Modifying the equation of the TD3 algorithm reviewer network by adding N-step returns, and in the j-th round of sampling, modifying the time difference error function expression delta _j The following are provided:

wherein phi and phi' represent parameters of the double commentator network, k represents the kth step return, r _k Representation ofReturn at step k, s and a represent current state and action, s _N And a _N Representing target states and actions, Q(s) _t ,a _t Phi) represents the value function of the critic network, Q'(s) _t+N ,a _t+N Phi') represents the value function of the target critique network, gamma represents the discount factor;

second, using preferential empirical playback in the original TD3 algorithm, at the beginning of the sample, the sampling probability of the jth transition is defined as P (j), expressed as follows:

wherein p is _j Representing the priority of the j-th experience; α represents a constant for adjusting the sampling weight, α determines how much priority to use, and when α equals 0, uniform random sampling will be employed;

then, the sampling weight w for each transition of the update network _j Calculated by the following formula, which represents the importance of each transfer data, M represents the size of the small batch, max _i w _i Representing the maximized sampling weight for normalization:

finally, using proportion prioritization, updating the transferred priority according to the time difference error, wherein the priority is shown in the following formula:

p _j ＝|δ _j |+∈ (23)

Wherein delta _j Representing a time difference error, e represents a small value preset to avoid a 0 priority.

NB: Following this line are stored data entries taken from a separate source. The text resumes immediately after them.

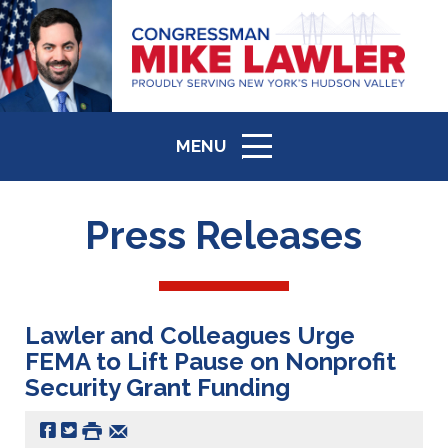
MENU
ICON
Press Releases
Lawler and Colleagues Urge
FEMA to Lift Pause on Nonprofit
Security Grant Funding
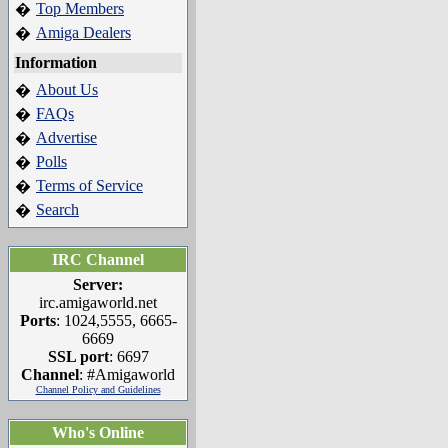
Top Members
�
Amiga Dealers
�
Information
About Us
�
FAQs
�
Advertise
�
Polls
�
Terms of Service
�
Search
�
IRC Channel
Server:
irc.amigaworld.net
Ports
: 1024,5555, 6665-
6669
SSL port
: 6697
Channel
: #Amigaworld
Channel Policy and Guidelines
Who's Online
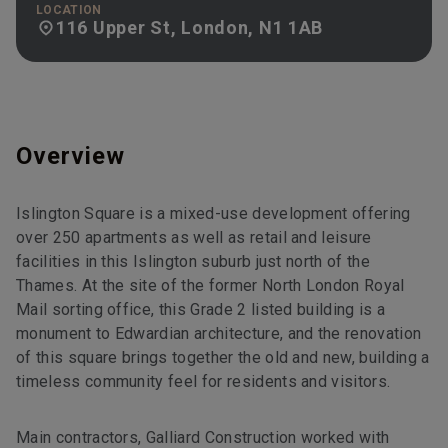
LOCATION
116 Upper St, London, N1 1AB
Overview
Islington Square is a mixed-use development offering
over 250 apartments as well as retail and leisure
facilities in this Islington suburb just north of the
Thames. At the site of the former North London Royal
Mail sorting office, this Grade 2 listed building is a
monument to Edwardian architecture, and the renovation
of this square brings together the old and new, building a
timeless community feel for residents and visitors.
Main contractors, Galliard Construction worked with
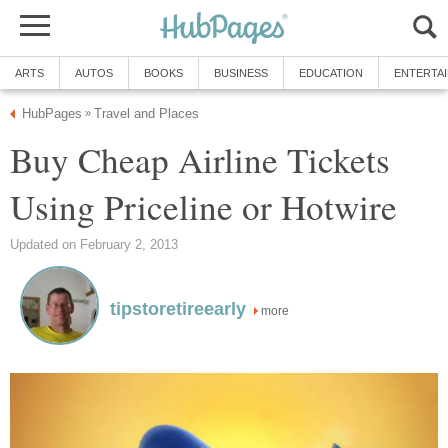
ARTS
AUTOS
BOOKS
BUSINESS
EDUCATION
ENTERTA
HubPages
Travel and Places
»
Buy Cheap Airline Tickets
Using Priceline or Hotwire
Updated on February 2, 2013
tipstoretireearly
more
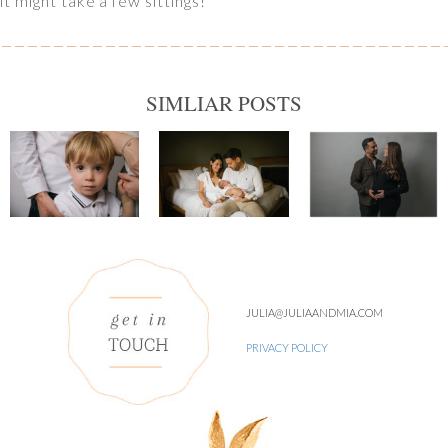
it might take a few sittings!
SIMLIAR POSTS
JULIA@JULIAANDMIA.COM
PRIVACY POLICY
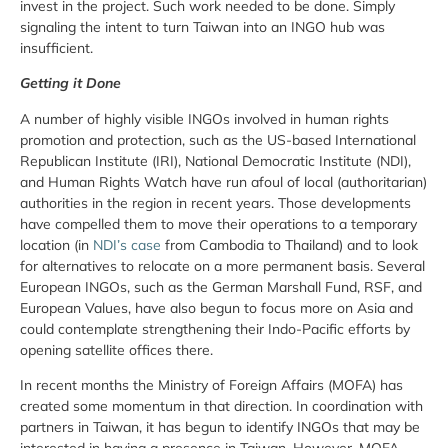
invest in the project. Such work needed to be done. Simply
signaling the intent to turn Taiwan into an INGO hub was
insufficient.
Getting it Done
A number of highly visible INGOs involved in human rights
promotion and protection, such as the US-based International
Republican Institute (IRI), National Democratic Institute (NDI),
and Human Rights Watch have run afoul of local (authoritarian)
authorities in the region in recent years. Those developments
have compelled them to move their operations to a temporary
location (in
NDI’s case
from Cambodia to Thailand) and to look
for alternatives to relocate on a more permanent basis. Several
European INGOs, such as the German Marshall Fund, RSF, and
European Values, have also begun to focus more on Asia and
could contemplate strengthening their Indo-Pacific efforts by
opening satellite offices there.
In recent months the Ministry of Foreign Affairs (MOFA) has
created some momentum in that direction. In coordination with
partners in Taiwan, it has begun to identify INGOs that may be
interested in having a presence in Taiwan. However, MOFA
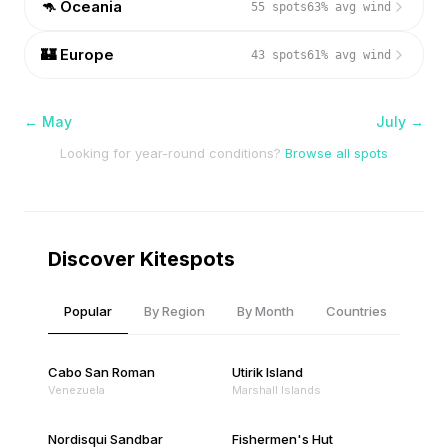
🦘
Oceania
55
spots
63
% avg wind
🏰
Europe
43
spots
61
% avg wind
←
May
July
→
Looking for year-round conditions?
Browse all spots
Discover Kitespots
Popular
By Region
By Month
Countries
Cabo San Roman
Utirik Island
Venezuela
Marshall Islands
Nordisqui Sandbar
Fishermen's Hut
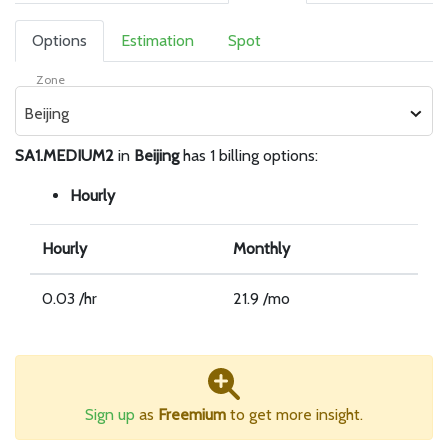
Options
Estimation
Spot
Zone
Beijing
SA1.MEDIUM2
in
Beijing
has 1 billing options:
Hourly
Hourly
Monthly
0.03 /hr
21.9 /mo
Sign up
as
Freemium
to get more insight.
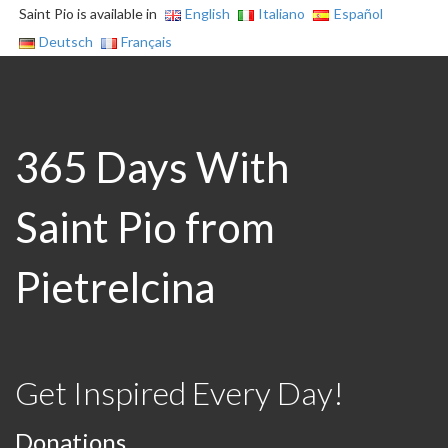
Saint Pio is available in
English
Italiano
Español
Deutsch
Français
365 Days With
Saint Pio from
Pietrelcina
Get Inspired Every Day!
Donations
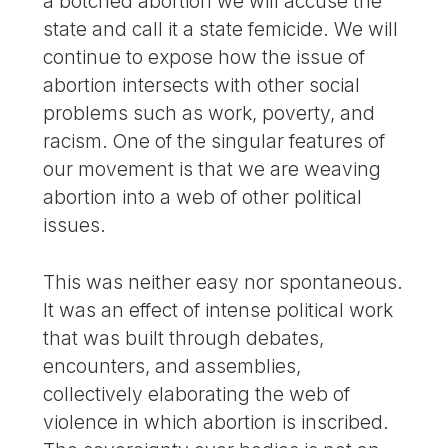
a botched abortion we will accuse the
state and call it a state femicide. We will
continue to expose how the issue of
abortion intersects with other social
problems such as work, poverty, and
racism. One of the singular features of
our movement is that we are weaving
abortion into a web of other political
issues.
This was neither easy nor spontaneous.
It was an effect of intense political work
that was built through debates,
encounters, and assemblies,
collectively elaborating the web of
violence in which abortion is inscribed.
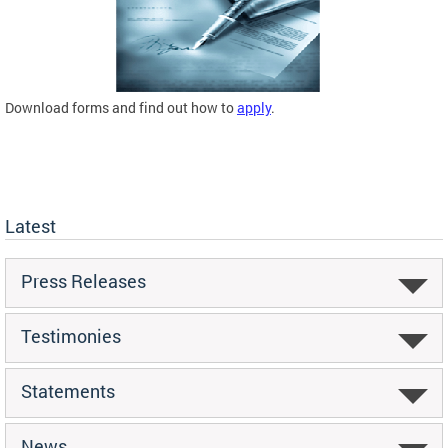
Download forms and find out how to
apply
.
Latest
Press Releases
Testimonies
Statements
News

5. The method for planning the collective mission path of the multi-quad-rotor unmanned helicopter based on reinforcement learning according to claim 1, wherein the step S4 is specifically as follows:

the ITD3 network training network is implemented by a two-part neural network: mapping states to actions is accomplished by an actor network consisting of three fully connected layers, and a reviewer network using four fully connected layers to estimate Q-values;

in the ITD3 network, for both actor networks, the input is state and the output is action; the critics network takes the state-action pair as input and generates a state-action value function (Q-value); the ITD3 algorithm training process is specifically as follows:

firstly, preferentially extracting a batch of small samples (s, a, s ', r) from an experience playback buffer zone, and inputting s' into an actor target network; then, a ' is obtained next time, and the state-action pair (s ', a ') is input into the criticizing target network;

after obtaining two target Q-values

And->

) Then, the smaller one is selected to calculate the target value function y (r, s'), the target value function expression is as follows:

wherein r represents the return, and the discount factor gamma is the same as the value of formula (20), phi _i Random parameters of the critics network;

on the other hand, (s, a) is input into the criticizing network to obtain two Q-values (Q ₁ (. Cndot.) and Q ₂ (. Cndot.); then, using them to calculate the mean square error of y (r, s'), and back-propagating the sum of the mean square errors to update the parameters of two critic networks, and adding N-step playback in the time difference error update;

next, inputting the Q-value obtained from the first criticizing home network into the actor model network, and updating parameters of the actor network in a direction in which the Q-value increases (once every two iterations);

finally, updating all target networks by adopting a soft updating method;

after training, the angular speed and the linear speed of the four-rotor unmanned aerial vehicle are controlled through the output action information, so that each four-rotor unmanned aerial vehicle successfully reaches a specified target task in the shortest time, and the collective task path planning is completed.